Weak lensing pipeline guide

This is a brief introduction on how to use this package in pipeline mode. Please note that this Tutorial describes a simple scenario, in case you encounter problems or unexpected behaviour, inspect the source code, or contact us directly.

All of these scripts have a set of dedicated runtime flags, e.g. to skip processing random points.

Measuring the weak lensing data vector

Some pre-defined scripts are located in bin/redpipe/

  1. Define the parameters and inputs as described in Config files explained

  2. Exectute mkbins.py, there are some flags available, e.g. in case you don’t have any random points, you can use the --norands flag to skip them.

    This script loads the input files, and splits them into parameter bins and JK-patches, and writes them to disk in a format which is understood by XSHEAR

    The input files are written to [custom_data_path]/xshear_in/[tag]/

  3. Run XSHEAR on the created input files. Depending on the choice of source galaxy catalog use either xshear.py for normal runs, and xshear_metacal.py for METACALIBRATION.

    Note that this step might take a very long time, consider running it on a dedicated computing cluster

    This step support OpenMP style parralelization to assign the calculation of separate K-means regions to multiple cores. As a backup solution, it also supports splitting it up to multiple individual tasks via the flags --nchunk (number of chunks), and --ichunk (ID of chunks).

    The output files are written to [custom_data_path]/xshear_out/[tag]/

  4. Extract the lensing profile from the xshear results via postprocess.py

    By default the extracted quantity is \Delta\Sigma, but \gamma_t can also be extracted by re-defining attributes of StackedProfileContainer.

    The results are written to [custom_data_path]/results/[tag]/

    The resulting lensing profiles are written as _profile.dat, and the corresponding Jackknife covariance is saved as _cov.dat.

    In case random points are also defined, there are three types of output files: lens, randoms and subtracted.

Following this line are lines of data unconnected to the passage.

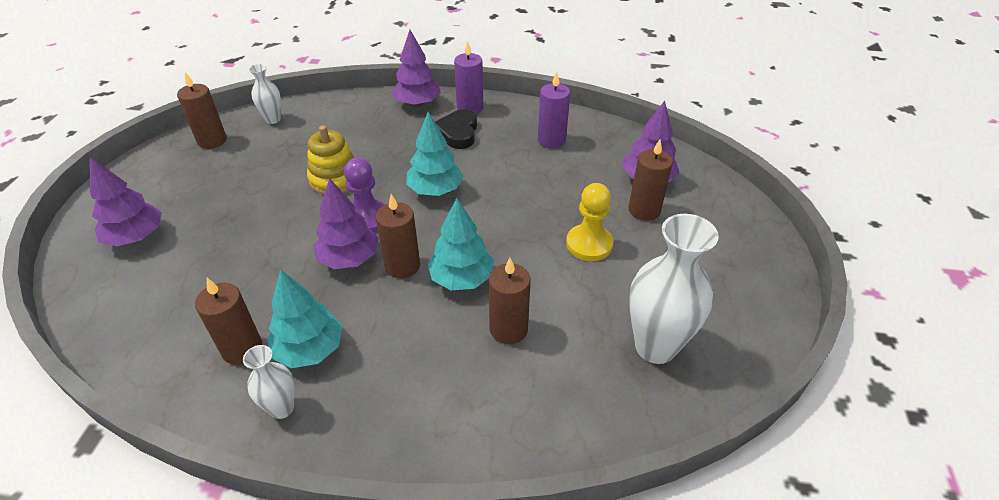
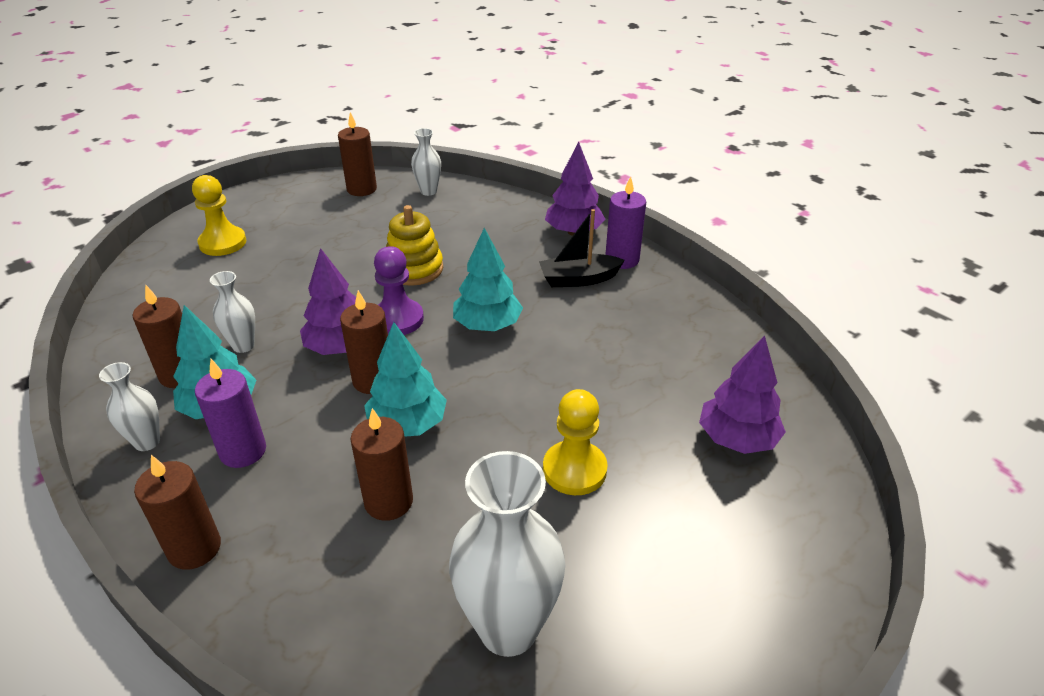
camera: 40 degrees right, 5 degrees down
(136, 237) = (223, 243): purple tree -> yellow pawn
(268, 299) = (243, 346): none -> white vase
(458, 133) = (578, 279): black heart -> black boat
(551, 140) = (671, 335): purple candle -> purple candle (243, 451)
(644, 210) = (687, 471): brown candle -> brown candle (194, 548)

Boost factor estimates from P(Z) decomposition

Some pre-defined scripts are located in bin/tools/photoz/, but note that some of the later steps can be controlled when run in an interactive session.

  1. Extract \sum \; w \; p(z) and \sum \; w for each K-means region via extract_full_pwsum.py.

    Note that this step might take a very long time, consider running it on a dedicated computing cluster

    This step support OpenMP style parralelization to assign the calculation of separate K-means regions to multiple cores. As a backup solution, it also supports splitting it up to multiple individual tasks via the flags --nchunk (number of chunks), and --ichunk (ID of chunks).

    Furthermore the --ibin flag restricts the calculation to a single parameter bin.

    The output files are written to [custom_data_path]/xshear_out/[tag]/ as npz files

  2. Combine K-means regions into a PDFContainer with Jackknife regions using extract_full_PDF.py (note that this is a difference between one-patch and all-except-one-patch).

  3. Perform the P(z) decomposition as outlined in mkboost.py.

    Note that this step in practice requires to set the parameter bounds for the fit, and for this reason it’s best run in an interactive mode. The script is only intended to serve as an example on how the decomposition can be performed.